- [Приведённый отрывок]
══════════

Выгружались в двадцатых числах ноября в Рязани, каждый эшелон бомбился, но потери были незначительны. И мы воспользовались этим, чтобы доказать, что бомбежка не так уж страшна, страшна паника. Явился к своему командарму 10 генералу т. Голикову. Первый вопрос, как с оружием. Доложил – два орудия, шесть станковых пулеметов, 19 ручных, одна треть винтовок и десятка три автоматов. Вот и все наше вооружение. Пятого декабря началось наступление, сибиряки рвались драться, а не с чем. Наконец командующий согласился, предварительно поставил условие – вооружиться чужим и своим оружием, собирая его на полях боев. Бросились собирать и через три дня получили задачу: обгоняя свою пехоту, охраняя стык с соседним слева Юго-Западным фронтом, гнать противника на запад. Из горького опыта первых дней войны я знал, что противника надо бить ночью, обходить фланги и выходить на тылы. Этому быстро научились мои командиры всех степеней, и поэтому мы, почти без особого сопротивления и не имея больших потерь, вышли к Плавску.
К этому времени уже хорошо вооружились главным образом за счет трофеев. Фуража никакого, это крепко мешало делу, начался отход конского состава. Самое главное, не было средств связи. Командарм приказал установить старый казачий способ – летучую почту, это помогло, но не надолго. Оторвались далеко, глубокий снег, большой расход людей и медленно. Попытались с ходу взять Плавск, но не удалось, крепко засел немец. Подошла пехота, и еще два дня дрались. А мы по приказу Командарма спустились южнее километров 18, и тоже днем не удалось, главным образом, потому, что не умели вести разведку вообще, а минных полей – в особенности. Все-таки ночью прорвали, перерезали дорогу Плавск – Горбачев у Молочных двориков и вышли плавской группе немцев на тылы, и как водится – он побежал.

══════════

- [Исходные данные]
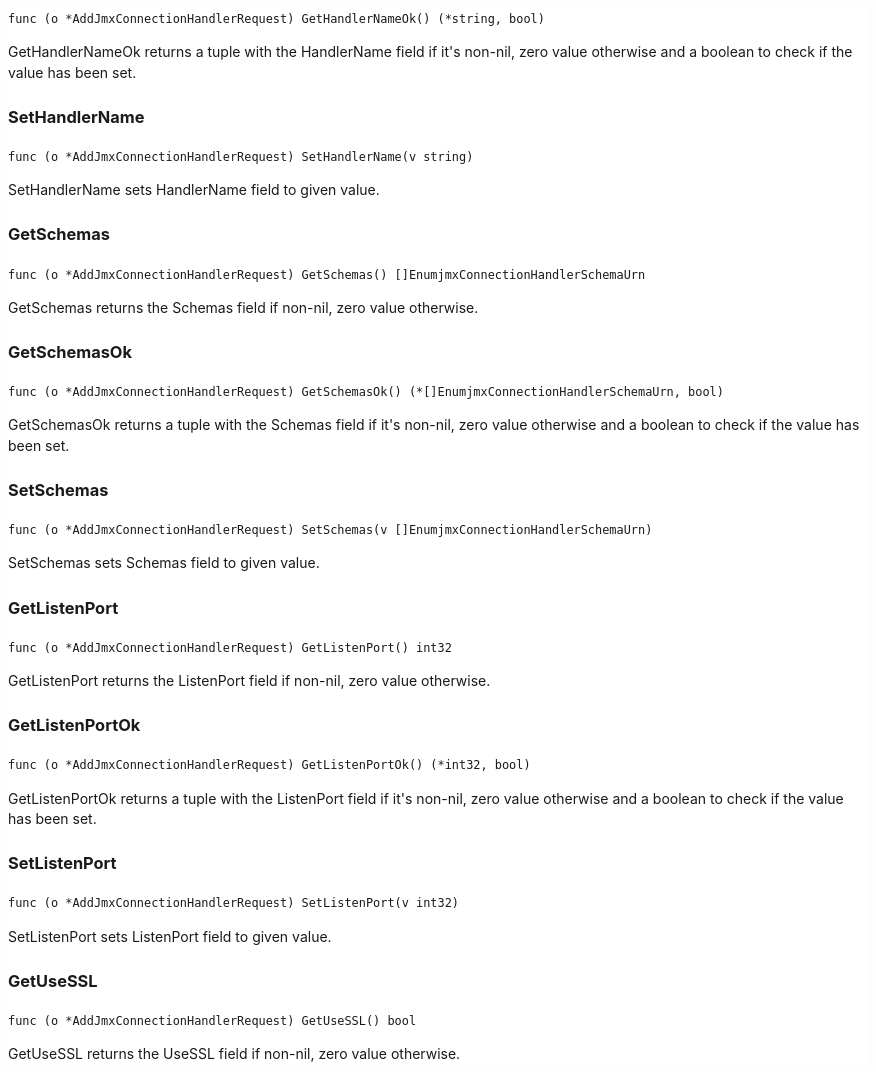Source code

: `func (o *AddJmxConnectionHandlerRequest) GetHandlerNameOk() (*string, bool)`

GetHandlerNameOk returns a tuple with the HandlerName field if it's non-nil, zero value otherwise
and a boolean to check if the value has been set.

### SetHandlerName

`func (o *AddJmxConnectionHandlerRequest) SetHandlerName(v string)`

SetHandlerName sets HandlerName field to given value.


### GetSchemas

`func (o *AddJmxConnectionHandlerRequest) GetSchemas() []EnumjmxConnectionHandlerSchemaUrn`

GetSchemas returns the Schemas field if non-nil, zero value otherwise.

### GetSchemasOk

`func (o *AddJmxConnectionHandlerRequest) GetSchemasOk() (*[]EnumjmxConnectionHandlerSchemaUrn, bool)`

GetSchemasOk returns a tuple with the Schemas field if it's non-nil, zero value otherwise
and a boolean to check if the value has been set.

### SetSchemas

`func (o *AddJmxConnectionHandlerRequest) SetSchemas(v []EnumjmxConnectionHandlerSchemaUrn)`

SetSchemas sets Schemas field to given value.


### GetListenPort

`func (o *AddJmxConnectionHandlerRequest) GetListenPort() int32`

GetListenPort returns the ListenPort field if non-nil, zero value otherwise.

### GetListenPortOk

`func (o *AddJmxConnectionHandlerRequest) GetListenPortOk() (*int32, bool)`

GetListenPortOk returns a tuple with the ListenPort field if it's non-nil, zero value otherwise
and a boolean to check if the value has been set.

### SetListenPort

`func (o *AddJmxConnectionHandlerRequest) SetListenPort(v int32)`

SetListenPort sets ListenPort field to given value.


### GetUseSSL

`func (o *AddJmxConnectionHandlerRequest) GetUseSSL() bool`

GetUseSSL returns the UseSSL field if non-nil, zero value otherwise.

══════════

- [Ваши задания]
A – Перепишите часть отрывка от «К этому времени» до «водится – он побежал.» включительно, заменив «летучую почту» на «конную эстафету».
B – Определите, соответствуют ли отрывку утверждения ниже. Для каждого дайте ответ «да» или «нет» и приведите точную цитату из отрывка, которая это решает.
(i) Выгрузка проходила в Рязани в двадцатых числах ноября.
(ii) Плавск удалось взять с ходу.
(iii) Средств связи было достаточно.
При выполнении опирайтесь только на приведённый отрывок.

- [Решения по порядку]
A –
К этому времени уже хорошо вооружились главным образом за счет трофеев. Фуража никакого, это крепко мешало делу, начался отход конского состава. Самое главное, не было средств связи. Командарм приказал установить старый казачий способ – конную эстафету, это помогло, но не надолго. Оторвались далеко, глубокий снег, большой расход людей и медленно. Попытались с ходу взять Плавск, но не удалось, крепко засел немец. Подошла пехота, и еще два дня дрались. А мы по приказу Командарма спустились южнее километров 18, и тоже днем не удалось, главным образом, потому, что не умели вести разведку вообще, а минных полей – в особенности. Все-таки ночью прорвали, перерезали дорогу Плавск – Горбачев у Молочных двориков и вышли плавской группе немцев на тылы, и как водится – он побежал.

B –
(i) Да: «Выгружались в двадцатых числах ноября в Рязани».
(ii) Нет: «Попытались с ходу взять Плавск, но не удалось».
(iii) Нет: «Самое главное, не было средств связи».